The main problem with feline liver disease is that by the time it starts manifesting specific liver related symptoms, almost two-thirds of the liver has already been affected. This is partly because the liver has a huge reserve capacity and continues to function even after a majority of its cells have been destroyed or weakened, and partly because the liver cells have an enormous capacity to regenerate and get back to work. Another possible reason for late detection is the inherent similarity of symptoms of liver disease in cats and dogs with other mild conditions.
The liver is a critical organ that performs numerous and wide ranging functions including digestion, metabolism and production of chemical compounds, elimination of wastes and toxins, and regulation of immunity functions. Toxins consumed by pets reach the liver almost immediately since there is a direct supply of blood from the gut to the liver. The involvement of the liver in multiple functions also presupposes secondary liver disease in cats and dogs caused by primary conditions like diabetes. Most of the malignant cancers often metastasize to the liver as well.

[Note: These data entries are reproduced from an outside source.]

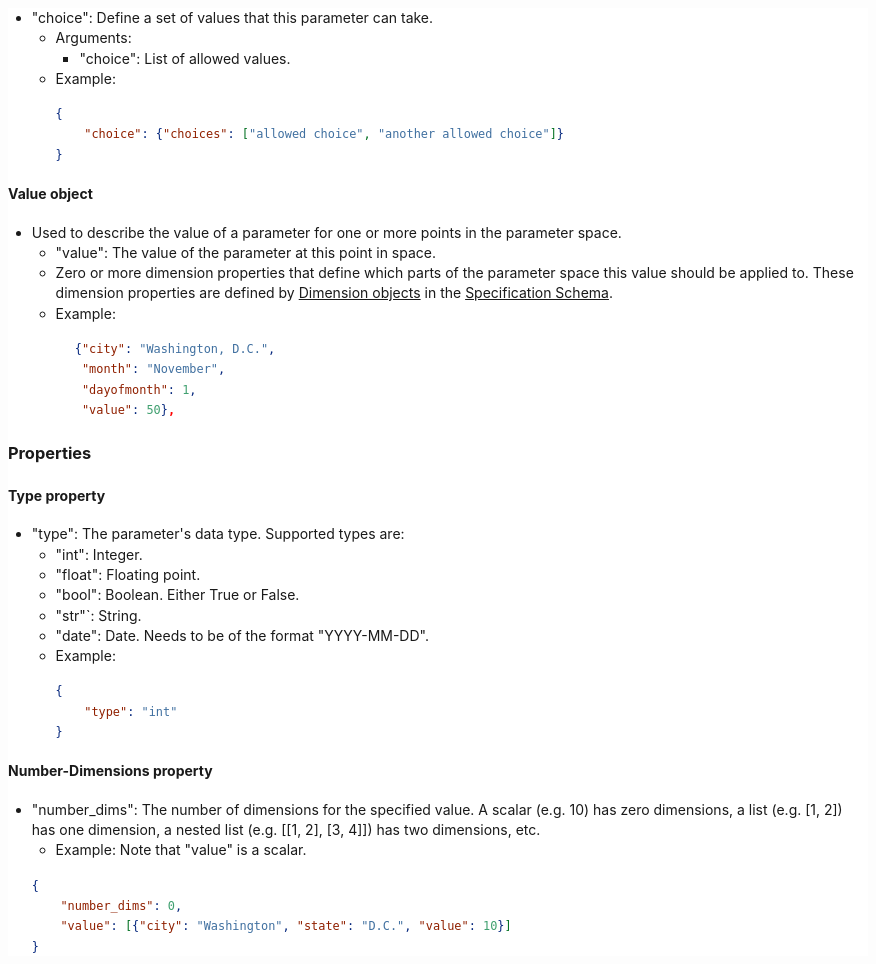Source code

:   - "choice": Define a set of values that this parameter can take.
    - Arguments:
      - "choice": List of allowed values.
    - Example:
        ```json
        {
            "choice": {"choices": ["allowed choice", "another allowed choice"]}
        }
        ```

#### Value object
- Used to describe the value of a parameter for one or more points in the parameter space.
  - "value": The value of the parameter at this point in space.
  - Zero or more dimension properties that define which parts of the parameter space this value should be applied to. These dimension properties are defined by [Dimension objects](#dimension-object) in the [Specification Schema](#specification-schema).
  - Example:
  ```json
        {"city": "Washington, D.C.",
         "month": "November",
         "dayofmonth": 1,
         "value": 50},
  ```


### Properties

#### Type property
- "type": The parameter's data type. Supported types are:
    - "int": Integer.
    - "float": Floating point.
    - "bool": Boolean. Either True or False.
    - "str"`: String.
    - "date": Date. Needs to be of the format "YYYY-MM-DD".
    - Example:
        ```json
        {
            "type": "int"
        }
        ```

#### Number-Dimensions property
- "number_dims": The number of dimensions for the specified value. A scalar (e.g. 10) has zero dimensions, a list (e.g. [1, 2]) has one dimension, a nested list (e.g. [[1, 2], [3, 4]]) has two dimensions, etc.
  - Example:
   Note that "value" is a scalar.
   ```json
   {
       "number_dims": 0,
       "value": [{"city": "Washington", "state": "D.C.", "value": 10}]
   }
   ```


[`numpy.ndim`]: https://docs.scipy.org/doc/numpy/reference/generated/numpy.ndarray.ndim.html
[marshmallow]: https://marshmallow.readthedocs.io/en/3.0/
[Tax-Calculator's]: https://github.com/open-source-economics/Tax-Calculator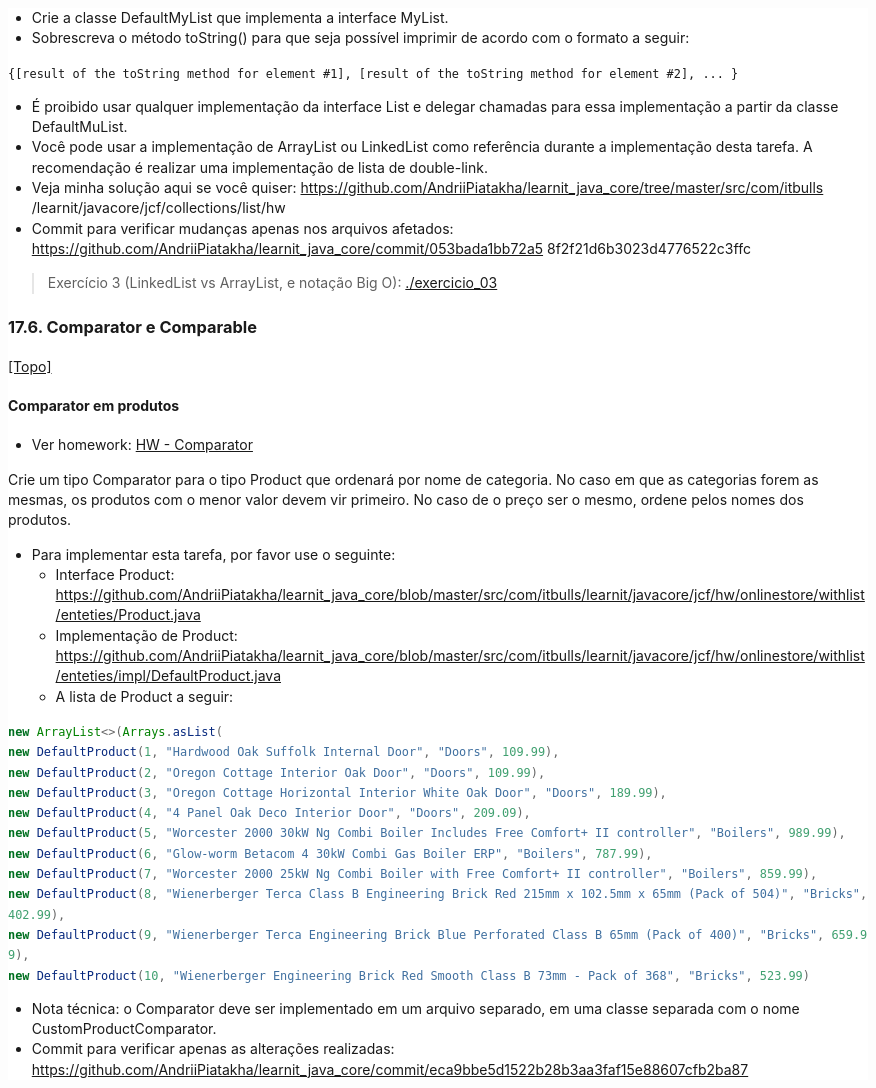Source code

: - Crie a classe DefaultMyList que implementa a interface MyList.
- Sobrescreva o método toString() para que seja possível imprimir de acordo com o formato a seguir:

```text
{[result of the toString method for element #1], [result of the toString method for element #2], ... }
```

- É proibido usar qualquer implementação da interface List e delegar chamadas para essa implementação a partir da classe DefaultMuList.
- Você pode usar a implementação de ArrayList ou LinkedList como referência durante a implementação desta tarefa. A recomendação é realizar uma implementação de lista de double-link.
- Veja minha solução aqui se você quiser: https://github.com/AndriiPiatakha/learnit_java_core/tree/master/src/com/itbulls
/learnit/javacore/jcf/collections/list/hw
- Commit para verificar mudanças apenas nos arquivos afetados: https://github.com/AndriiPiatakha/learnit_java_core/commit/053bada1bb72a5
8f2f21d6b3023d4776522c3ffc

> Exercício 3 (LinkedList vs ArrayList, e notação Big O): [./exercicio_03](./exercicio_03/)

### 17.6. Comparator e Comparable
[[Topo]](#)<br />

#### Comparator em produtos

- Ver homework: [HW - Comparator](./06_arquivos/homework/HW%20-%20Comparator.pdf)

Crie um tipo Comparator para o tipo Product que ordenará por nome de categoria. No caso em que as categorias forem as mesmas, os produtos com o menor valor devem vir primeiro. No caso de o preço ser o mesmo, ordene pelos nomes dos produtos.

- Para implementar esta tarefa, por favor use o seguinte:
  - Interface Product: https://github.com/AndriiPiatakha/learnit_java_core/blob/master/src/com/itbulls/learnit/javacore/jcf/hw/onlinestore/withlist/enteties/Product.java
  - Implementação de Product: https://github.com/AndriiPiatakha/learnit_java_core/blob/master/src/com/itbulls/learnit/javacore/jcf/hw/onlinestore/withlist/enteties/impl/DefaultProduct.java
  - A lista de Product a seguir:
```java
new ArrayList<>(Arrays.asList(
new DefaultProduct(1, "Hardwood Oak Suffolk Internal Door", "Doors", 109.99),
new DefaultProduct(2, "Oregon Cottage Interior Oak Door", "Doors", 109.99),
new DefaultProduct(3, "Oregon Cottage Horizontal Interior White Oak Door", "Doors", 189.99),
new DefaultProduct(4, "4 Panel Oak Deco Interior Door", "Doors", 209.09),
new DefaultProduct(5, "Worcester 2000 30kW Ng Combi Boiler Includes Free Comfort+ II controller", "Boilers", 989.99),
new DefaultProduct(6, "Glow-worm Betacom 4 30kW Combi Gas Boiler ERP", "Boilers", 787.99),
new DefaultProduct(7, "Worcester 2000 25kW Ng Combi Boiler with Free Comfort+ II controller", "Boilers", 859.99),
new DefaultProduct(8, "Wienerberger Terca Class B Engineering Brick Red 215mm x 102.5mm x 65mm (Pack of 504)", "Bricks", 402.99),
new DefaultProduct(9, "Wienerberger Terca Engineering Brick Blue Perforated Class B 65mm (Pack of 400)", "Bricks", 659.99),
new DefaultProduct(10, "Wienerberger Engineering Brick Red Smooth Class B 73mm - Pack of 368", "Bricks", 523.99)
```
  - Nota técnica: o Comparator deve ser implementado em um arquivo separado, em uma classe separada com o nome CustomProductComparator.
  - Commit para verificar apenas as alterações realizadas: https://github.com/AndriiPiatakha/learnit_java_core/commit/eca9bbe5d1522b28b3aa3faf15e88607cfb2ba87

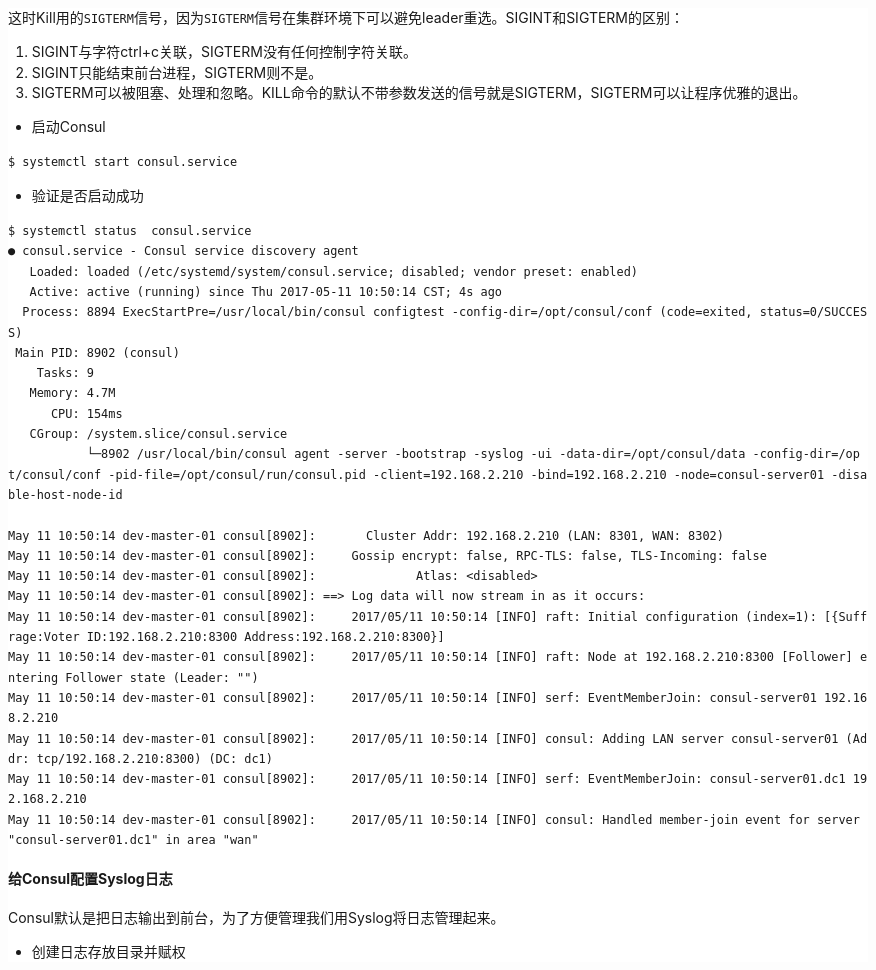 这时Kill用的`SIGTERM`信号，因为`SIGTERM`信号在集群环境下可以避免leader重选。SIGINT和SIGTERM的区别：

1. SIGINT与字符ctrl+c关联，SIGTERM没有任何控制字符关联。
1. SIGINT只能结束前台进程，SIGTERM则不是。
1. SIGTERM可以被阻塞、处理和忽略。KILL命令的默认不带参数发送的信号就是SIGTERM，SIGTERM可以让程序优雅的退出。

- 启动Consul

```
$ systemctl start consul.service
```

- 验证是否启动成功

```
$ systemctl status  consul.service
● consul.service - Consul service discovery agent
   Loaded: loaded (/etc/systemd/system/consul.service; disabled; vendor preset: enabled)
   Active: active (running) since Thu 2017-05-11 10:50:14 CST; 4s ago
  Process: 8894 ExecStartPre=/usr/local/bin/consul configtest -config-dir=/opt/consul/conf (code=exited, status=0/SUCCESS)
 Main PID: 8902 (consul)
    Tasks: 9
   Memory: 4.7M
      CPU: 154ms
   CGroup: /system.slice/consul.service
           └─8902 /usr/local/bin/consul agent -server -bootstrap -syslog -ui -data-dir=/opt/consul/data -config-dir=/opt/consul/conf -pid-file=/opt/consul/run/consul.pid -client=192.168.2.210 -bind=192.168.2.210 -node=consul-server01 -disable-host-node-id

May 11 10:50:14 dev-master-01 consul[8902]:       Cluster Addr: 192.168.2.210 (LAN: 8301, WAN: 8302)
May 11 10:50:14 dev-master-01 consul[8902]:     Gossip encrypt: false, RPC-TLS: false, TLS-Incoming: false
May 11 10:50:14 dev-master-01 consul[8902]:              Atlas: <disabled>
May 11 10:50:14 dev-master-01 consul[8902]: ==> Log data will now stream in as it occurs:
May 11 10:50:14 dev-master-01 consul[8902]:     2017/05/11 10:50:14 [INFO] raft: Initial configuration (index=1): [{Suffrage:Voter ID:192.168.2.210:8300 Address:192.168.2.210:8300}]
May 11 10:50:14 dev-master-01 consul[8902]:     2017/05/11 10:50:14 [INFO] raft: Node at 192.168.2.210:8300 [Follower] entering Follower state (Leader: "")
May 11 10:50:14 dev-master-01 consul[8902]:     2017/05/11 10:50:14 [INFO] serf: EventMemberJoin: consul-server01 192.168.2.210
May 11 10:50:14 dev-master-01 consul[8902]:     2017/05/11 10:50:14 [INFO] consul: Adding LAN server consul-server01 (Addr: tcp/192.168.2.210:8300) (DC: dc1)
May 11 10:50:14 dev-master-01 consul[8902]:     2017/05/11 10:50:14 [INFO] serf: EventMemberJoin: consul-server01.dc1 192.168.2.210
May 11 10:50:14 dev-master-01 consul[8902]:     2017/05/11 10:50:14 [INFO] consul: Handled member-join event for server "consul-server01.dc1" in area "wan"
```

#### 给Consul配置Syslog日志

Consul默认是把日志输出到前台，为了方便管理我们用Syslog将日志管理起来。

- 创建日志存放目录并赋权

Symptoms of feline liver disease are very similar to liver disease in dogs. They are subtle and vague and are normally difficult to distinguish from symptoms of other common diseases. For example, loss of appetite may relate to digestive disorders due to factors others than a liver disorder. Some of the common symptoms that cat owners should look for include:
- Weight loss
- Occasional fever
- Increased thirst
- Fluid retention within the abdomen, resulting in a distended stomach and pot-belly
- Abdominal pain on lifting the cat from the stomach
Once the liver disease advances, it manifests as a typical symptom - jaundice. The gums, teeth and the skin appear yellowish. The membranes under the eye turn yellow. Excess salivation is another manifestation of a liver problem.
Severe liver dysfunction can lead the cat to behave abnormally. Cat owners should be observant about any behavioral changes in their pets since it can lead to an early detection and a better prognosis. Cats are vulnerable to some liver diseases that can be caused due to certain drugs that otherwise do not cause liver disease in other pets. Treating your cat with drugs should be under the supervision of a specialist. While consulting a veterinarian, it will be a good idea to inform the doctor of the drugs that you have administered or toxins that may have been accessible for accidental ingestion.
As mentioned earlier, many malignant tumors spread to the liver. There is also the possibility of a primary liver cancer occurring that originates from the liver itself. Liver cancer has a very poor prognosis and sedative treatment is the only option available. Chemotherapy and radiation that have serious side effects are successful only in increasing the survival time, but they often leave the pet with a poor quality of life.
Liver disease is difficult to treat. Treatments of secondary diseases are often targeted at the cause. Liver specific therapies that are available provide very limited cure. The best course of action is to be aware of liver friendly diet that contains the right balance of high quality proteins, vitamins and mineral meant specifically for cats.